Loyal reader and founder of Ranchwork.com Peter Askew, tipped me off to a very interesting article about the rise of niche job boards.
Andreesen Horowitz, one of the worlds most famous venture capital firms says now is the time to start building ‘verticalized job marketplaces‘ AKA niche job boards. In a blog post on their site they detailed the reasons why.
Here’s the gist of their premise;
Clearly, these are not normal times. So we can’t rely on the “normal” tools we’ve previously used to help people find work: the LinkedIn and Craigslist searches, coffee chats, recruiters, staffing agencies, and so on. Those methods can’t hit the speed, scale, and placement quality that companies or candidates will need coming out of this crisis. But verticalized jobs marketplaces—platforms that focus on one industry, role, candidate type, or demographic—can and will. Now is the time to be building them.

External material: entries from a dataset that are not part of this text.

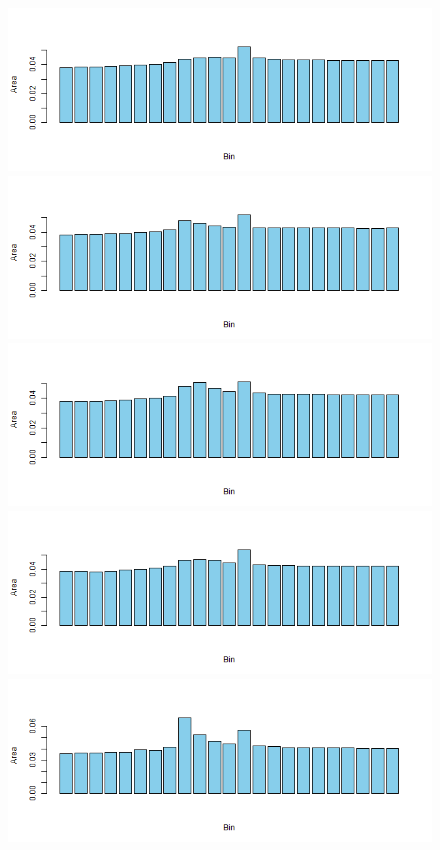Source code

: \documentclass[11pt]{article}
\theoremstyle{plain}
\theoremstyle{definition}
\begin{document}
\begin{figure}[H]
\begin{center}
\includegraphics[trim ={3.5cm 2.7cm 2cm 2cm},scale=.6, clip=true]{Binned_Areas17.png}
\includegraphics[trim ={3.5cm 2.7cm 2cm 2cm},scale=.6, clip=true]{Binned_Areas18.png}
\includegraphics[trim ={3.5cm 2.7cm 2cm 2cm},scale=.6, clip=true]{Binned_Areas19.png}
\includegraphics[trim ={3.5cm 2.7cm 2cm 2cm},scale=.6, clip=true]{Binned_Areas20.png}
\includegraphics[trim ={3.5cm 2.7cm 2cm 2cm},scale=.6, clip=true]{Binned_Areas21.png}

\end{center}
\end{figure}
\end{document}
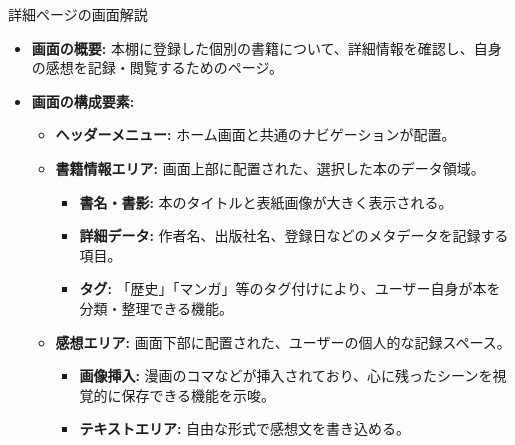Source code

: \documentclass[a4paper, 11pt, titlepage]{jsarticle}
\begin{document}
詳細ページの画面解説

\begin{itemize}
    \item \textbf{画面の概要:}
    本棚に登録した個別の書籍について、詳細情報を確認し、自身の感想を記録・閲覧するためのページ。

    \item \textbf{画面の構成要素:}
    \begin{itemize}
        \item \textbf{ヘッダーメニュー:} ホーム画面と共通のナビゲーションが配置。
        \item \textbf{書籍情報エリア:} 画面上部に配置された、選択した本のデータ領域。
        \begin{itemize}
            \item \textbf{書名・書影:} 本のタイトルと表紙画像が大きく表示される。
            \item \textbf{詳細データ:} 作者名、出版社名、登録日などのメタデータを記録する項目。
            \item \textbf{タグ:} 「歴史」「マンガ」等のタグ付けにより、ユーザー自身が本を分類・整理できる機能。
        \end{itemize}

        \item \textbf{感想エリア:} 画面下部に配置された、ユーザーの個人的な記録スペース。
        \begin{itemize}
            \item \textbf{画像挿入:} 漫画のコマなどが挿入されており、心に残ったシーンを視覚的に保存できる機能を示唆。
            \item \textbf{テキストエリア:} 自由な形式で感想文を書き込める。
        \end{itemize}
    \end{itemize}
\end{itemize}
\clearpage
\end{document}
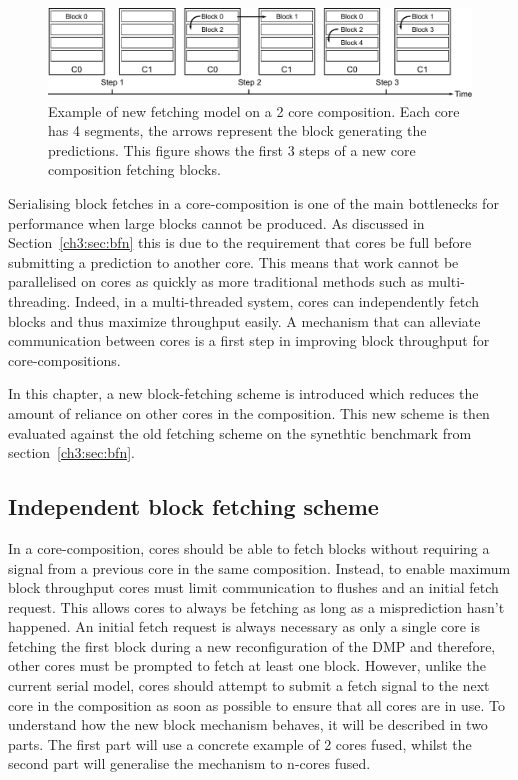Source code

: 
\begin{figure}[t]
    \centering
    \includegraphics[width=1\textwidth]{chapter3/graphics/fetching-model.pdf}

    \caption{Example of new fetching model on a 2 core composition. Each core has 4 segments, the arrows represent the block generating the predictions. This figure shows the first 3 steps of a new core composition fetching blocks.}
    \label{fig:new_fetch_ex}
\end{figure}
Serialising block fetches in a core-composition is one of the main bottlenecks for performance when large blocks cannot be produced.
As discussed in Section~\ref{ch3:sec:bfn} this is due to the requirement that cores be full before submitting a prediction to another core.
This means that work cannot be parallelised on cores as quickly as more traditional methods such as multi-threading.
Indeed, in a multi-threaded system, cores can independently fetch blocks and thus maximize throughput easily.
A mechanism that can alleviate communication between cores is a first step in improving block throughput for core-compositions.

In this chapter, a new block-fetching scheme is introduced which reduces the amount of reliance on other cores in the composition.
This new scheme is then evaluated against the old fetching scheme on the synethtic benchmark from section~\ref{ch3:sec:bfn}.

\subsection{Independent block fetching scheme}

In a core-composition, cores should be able to fetch blocks without requiring a signal from a previous core in the same composition.
Instead, to enable maximum block throughput cores must limit communication to flushes and an initial fetch request.
This allows cores to always be fetching as long as a misprediction hasn't happened.
An initial fetch request is always necessary as only a single core is fetching the first block during a new reconfiguration of the DMP and therefore, other cores must be prompted to fetch at least one block.
However, unlike the current serial model, cores should attempt to submit a fetch signal to the next core in the composition as soon as possible to ensure that all cores are in use.
To understand how the new block mechanism behaves, it will be described in two parts.
The first part will use a concrete example of 2 cores fused, whilst the second part will generalise the mechanism to n-cores fused.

Of course I love what they are saying here. I have known for many years that niche sites are an excellent business model. Their focus and community help them become what the big sites can rarely hope to achieve: loyalty and purpose.
Their post takes aim at the big boys in our space too;
The tools we currently have at our disposal—the horizontal jobs platforms like LinkedIn, Indeed, and Craigslist—are clearly inadequate for the enormity of the task. The average time to hire in 2018 was 38 days. Given the scale and urgency of the crisis, that’s far too long.
Too often, the existing online jobs platforms are a futile exercise in imprecise drop-down menus and trial-and-error search terms just to surface the jobs or candidates you’re interested in, let alone qualified for. These platforms feel like one of those all-encompassing, cross-cuisine diners with a 17 page menu: they offer a broad look at everything you might want, but don’t do any one thing particularly well.
Andreesen Horowitz Blog
It goes on to spell out why now is such a great time to launch a vertical job site. For one thing, we now find ourselves in an unprecedented time of unemployment that will spur niches to grow much faster. Secondly, the big national sites won’t be able to compete with the focus of a vertical (always true) and thirdly, that there have never been more potential users than now. As they put it, “That surplus of qualified talent could flock to specialized labor marketplaces looking to bootstrap their networks.“
AH has invested in a number of vertical job startups already like The MOM Project and Shift so they have skin in the game, but this is the first time I’ve seen a VC firm really stake their claim.
Niche job boards, long may they live!